- Developer: Ninja Theory
- Publisher: Xbox Game Studios
- Series: Hellblade
- Engine: Unreal Engine 5
- Platforms: PlayStation 5; Windows; Xbox Series X/S;
- Release: 2027
- Genre: Action-adventure
- Mode: Single-player

= Senua (video game) =

Upcoming video game

Senua is an upcoming action-adventure video game developed by Ninja Theory and published by Xbox Game Studios. It is the third installment in the Hellblade series, and is set to be released for PlayStation 5, Windows and Xbox Series X/S in 2027.

== Gameplay ==
Senua is an action-adventure game played from a third-person perspective. Players control Senua as she traverses larger and more open environments than those featured in previous Hellblade games. The game places a greater emphasis on player agency, exploration and puzzle-solving while retaining the narrative focus and psychological themes of earlier entries in the series.
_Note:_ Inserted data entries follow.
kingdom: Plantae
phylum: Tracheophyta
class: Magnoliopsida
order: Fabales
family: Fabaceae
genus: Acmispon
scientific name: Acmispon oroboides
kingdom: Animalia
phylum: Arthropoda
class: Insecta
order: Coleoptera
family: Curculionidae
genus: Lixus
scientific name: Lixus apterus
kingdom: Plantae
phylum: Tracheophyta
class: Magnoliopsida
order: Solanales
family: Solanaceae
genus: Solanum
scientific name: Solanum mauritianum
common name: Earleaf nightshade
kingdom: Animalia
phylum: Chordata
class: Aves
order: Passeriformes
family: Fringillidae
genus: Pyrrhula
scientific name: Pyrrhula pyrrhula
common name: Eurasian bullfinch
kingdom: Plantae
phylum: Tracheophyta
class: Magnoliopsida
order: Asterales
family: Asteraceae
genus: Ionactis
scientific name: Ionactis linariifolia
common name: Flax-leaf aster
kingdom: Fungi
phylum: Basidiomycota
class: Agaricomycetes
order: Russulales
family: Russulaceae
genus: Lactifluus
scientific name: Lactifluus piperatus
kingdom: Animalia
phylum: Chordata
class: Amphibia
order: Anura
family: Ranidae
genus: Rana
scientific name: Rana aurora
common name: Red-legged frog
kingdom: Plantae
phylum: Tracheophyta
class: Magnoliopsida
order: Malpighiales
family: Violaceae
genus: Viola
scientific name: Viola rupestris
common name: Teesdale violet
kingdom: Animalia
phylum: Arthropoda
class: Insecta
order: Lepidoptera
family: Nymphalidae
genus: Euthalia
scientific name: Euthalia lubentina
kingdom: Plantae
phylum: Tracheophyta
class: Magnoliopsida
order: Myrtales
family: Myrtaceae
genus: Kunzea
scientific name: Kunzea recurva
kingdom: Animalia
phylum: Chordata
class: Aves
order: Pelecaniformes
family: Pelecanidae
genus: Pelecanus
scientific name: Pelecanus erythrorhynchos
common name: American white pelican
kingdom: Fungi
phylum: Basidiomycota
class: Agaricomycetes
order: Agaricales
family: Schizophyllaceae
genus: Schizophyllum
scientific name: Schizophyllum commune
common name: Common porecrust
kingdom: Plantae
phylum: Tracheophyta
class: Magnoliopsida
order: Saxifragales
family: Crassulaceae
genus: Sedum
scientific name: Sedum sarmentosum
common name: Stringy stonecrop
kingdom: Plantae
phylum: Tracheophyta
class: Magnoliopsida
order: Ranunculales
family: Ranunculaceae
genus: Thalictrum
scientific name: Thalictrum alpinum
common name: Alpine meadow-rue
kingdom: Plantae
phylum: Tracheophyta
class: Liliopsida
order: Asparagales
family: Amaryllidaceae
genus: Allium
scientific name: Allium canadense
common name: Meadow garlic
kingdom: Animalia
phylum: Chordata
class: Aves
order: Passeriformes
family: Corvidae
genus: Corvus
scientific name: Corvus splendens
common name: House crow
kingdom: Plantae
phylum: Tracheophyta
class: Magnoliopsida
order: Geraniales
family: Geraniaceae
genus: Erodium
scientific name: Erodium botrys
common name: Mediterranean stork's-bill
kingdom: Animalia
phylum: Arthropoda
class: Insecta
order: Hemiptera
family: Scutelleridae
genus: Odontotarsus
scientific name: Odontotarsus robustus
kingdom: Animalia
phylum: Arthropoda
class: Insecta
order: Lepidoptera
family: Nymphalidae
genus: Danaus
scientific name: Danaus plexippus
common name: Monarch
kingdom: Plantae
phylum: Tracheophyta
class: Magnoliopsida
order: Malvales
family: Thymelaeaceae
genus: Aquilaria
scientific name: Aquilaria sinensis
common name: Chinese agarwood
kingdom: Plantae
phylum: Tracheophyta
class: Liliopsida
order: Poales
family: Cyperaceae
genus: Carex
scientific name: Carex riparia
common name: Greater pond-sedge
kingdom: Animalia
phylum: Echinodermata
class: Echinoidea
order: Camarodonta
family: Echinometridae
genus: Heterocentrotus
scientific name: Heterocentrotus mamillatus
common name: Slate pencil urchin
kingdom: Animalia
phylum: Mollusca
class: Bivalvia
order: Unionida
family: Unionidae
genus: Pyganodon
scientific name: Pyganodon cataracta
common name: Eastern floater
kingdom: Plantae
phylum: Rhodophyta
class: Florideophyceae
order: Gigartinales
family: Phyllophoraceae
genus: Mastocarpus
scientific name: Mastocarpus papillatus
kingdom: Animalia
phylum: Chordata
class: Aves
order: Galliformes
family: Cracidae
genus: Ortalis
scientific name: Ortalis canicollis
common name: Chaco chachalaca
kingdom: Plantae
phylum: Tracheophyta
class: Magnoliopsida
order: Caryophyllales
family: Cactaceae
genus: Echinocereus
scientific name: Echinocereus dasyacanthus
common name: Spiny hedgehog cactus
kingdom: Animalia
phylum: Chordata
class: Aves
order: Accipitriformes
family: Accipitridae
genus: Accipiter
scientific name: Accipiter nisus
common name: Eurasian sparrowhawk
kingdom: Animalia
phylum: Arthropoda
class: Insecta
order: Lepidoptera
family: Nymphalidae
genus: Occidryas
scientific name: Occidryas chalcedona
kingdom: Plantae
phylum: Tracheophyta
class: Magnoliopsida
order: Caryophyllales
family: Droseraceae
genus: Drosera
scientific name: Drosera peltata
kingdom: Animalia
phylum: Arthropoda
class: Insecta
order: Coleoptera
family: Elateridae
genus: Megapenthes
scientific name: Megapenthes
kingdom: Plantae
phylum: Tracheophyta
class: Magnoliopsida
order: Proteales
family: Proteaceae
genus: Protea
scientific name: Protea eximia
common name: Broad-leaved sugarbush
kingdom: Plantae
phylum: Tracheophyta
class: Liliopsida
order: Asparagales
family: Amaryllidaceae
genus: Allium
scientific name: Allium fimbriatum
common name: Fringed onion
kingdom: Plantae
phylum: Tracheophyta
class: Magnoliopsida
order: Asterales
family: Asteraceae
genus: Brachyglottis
Unlike previous Hellblade titles, Senua was designed as a larger-scale action-adventure game. Combat allows Senua to engage multiple enemies simultaneously, dual-wield weapons, employ special abilities, and battle a variety of mythological creatures and large-scale bosses. Players can use a variety of ways to approach encounters, including the ability to avoid direct confrontation through stealth. Senua can also use Focus Abilities during traversal, puzzle-solving and combat, including powers that alter her perception of reality and reveal new paths through the world.

== Premise ==
Set after the events of Senua's Saga: Hellblade II, the game follows Senua as she becomes trapped between life and death in a vision of purgatory based on her childhood homeland. Believing that she can reach the afterlife and reunite with those she has loved and lost, Senua embarks on a quest while confronting forces that threaten everything she believes in. The game's reveal trailer depicts Senua emerging from a mysterious golden substance at the beginning of her journey.

As in previous games in the series, events are presented through Senua's experience of psychosis, manifested by voices that accompany her throughout her journey.

== Development ==
Senua is being developed by Cambridge-based studio Ninja Theory. According to studio head Dom Matthews, the title Senua was chosen because the project represented "something fresh and new and different" for the franchise. While continuing Senua's story, the game was developed as a distinct action-adventure title rather than being marketed as Hellblade III. The team described the game as a "standalone sequel", with Ninja Theory adding that players do not need to play the previous games to understand its narrative. The game's standalone nature allowed the studio to focus on providing "more agency and a lot more gameplay" to players according to Matthews. The game is being developed using Unreal Engine 5.

Senua was announced by Ninja Theory and Xbox Game Studios during the Xbox Games Showcase on 7 June 2026 with a release set for 2027 for PlayStation 5, Windows and Xbox Series X/S. Xbox Game Studios was already considering closing or selling Ninja Theory prior to the announcement of Senua. They used the Senua reveal as an incentive to entice potential buyers for the studio. On 6 July, Ninja Theory was announced to have been sold to an undisclosed buyer who would provide funding to finish the development of Senua.